Our system requires that we reindex potentially 1m+ records several times per day.
To improve indexing time, we set the replicas to 0 while indexing... then, after the indexing is done, we call a flush and then set the replicas to 1.
When the new replica is created, it causes Marvel to show the index in stage "TRANSLOG" from one node to another. This lasts for some time, often over an hour.. causing the cluster to be yellow during the process.
I'm confused as to why the replica needs to play back the transaction log to be generated... the index hasn't changed when the replica is made. (it hasn't even been made an active index in our production system at the time the replica is added).
Is this the normal process for creating a replica? If so, is there some more efficient process that can be used?

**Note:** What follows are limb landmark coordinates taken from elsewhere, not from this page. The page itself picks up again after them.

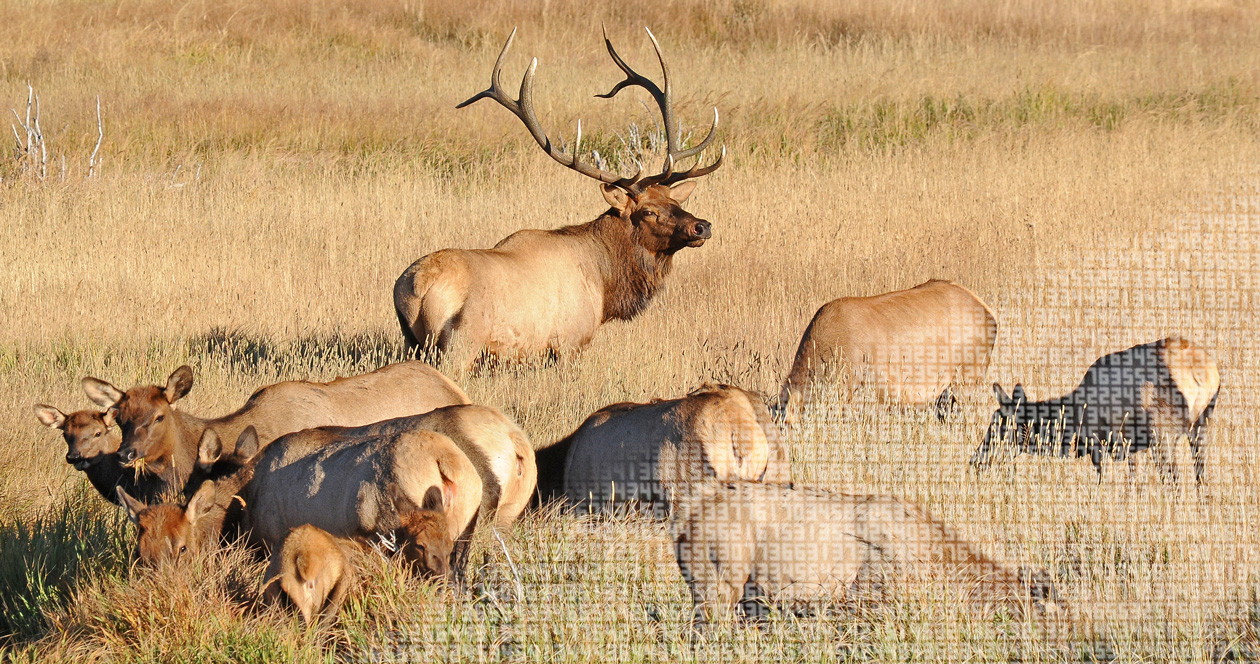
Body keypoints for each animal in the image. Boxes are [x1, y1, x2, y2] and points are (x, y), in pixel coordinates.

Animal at [394, 27, 724, 368]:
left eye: (677, 204)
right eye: (647, 212)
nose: (702, 226)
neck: (604, 284)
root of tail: (416, 286)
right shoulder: (569, 343)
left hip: (413, 343)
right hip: (460, 344)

Our cluster is basic: 4 proc VMs w/ 12GB RAM (6 allocated to JVM) and SAN storage (so it isn't as fast as SSDs or local 15k storage ~100MB/s throughput ). However, we can't do much about the setup we have.
That's not the reason why it's yellow, it's yellow because there are replica shards in a non-STARTED state.
When we index a document it gets sent to the primary shard, then the entire document is then sent to the replica shard and reindexed from scratch. We do not simply send the indexed outcome from the primary to the replica.
When you add a new replica, we create that using the translog, as it holds the complete action that was done on the document.
So to confirm, what you're saying is that this is a normal process to be expected when adding a replica to an existing index, and there isn't any way to make it more efficient?
It is confusing that we have seen a better result by simply indexing with a refresh of -1 but a replica count of 1.
This adds about 10% to the overall indexing time but avoids the translog state and the cluster more quickly goes green, completing the replication.
I don't understand why the translog state of adding a replica takes longer than the initial indexing.
We noted about 1mm records indexed in 18 minutes (bulk) but the similar translog process takes almost 2 hours.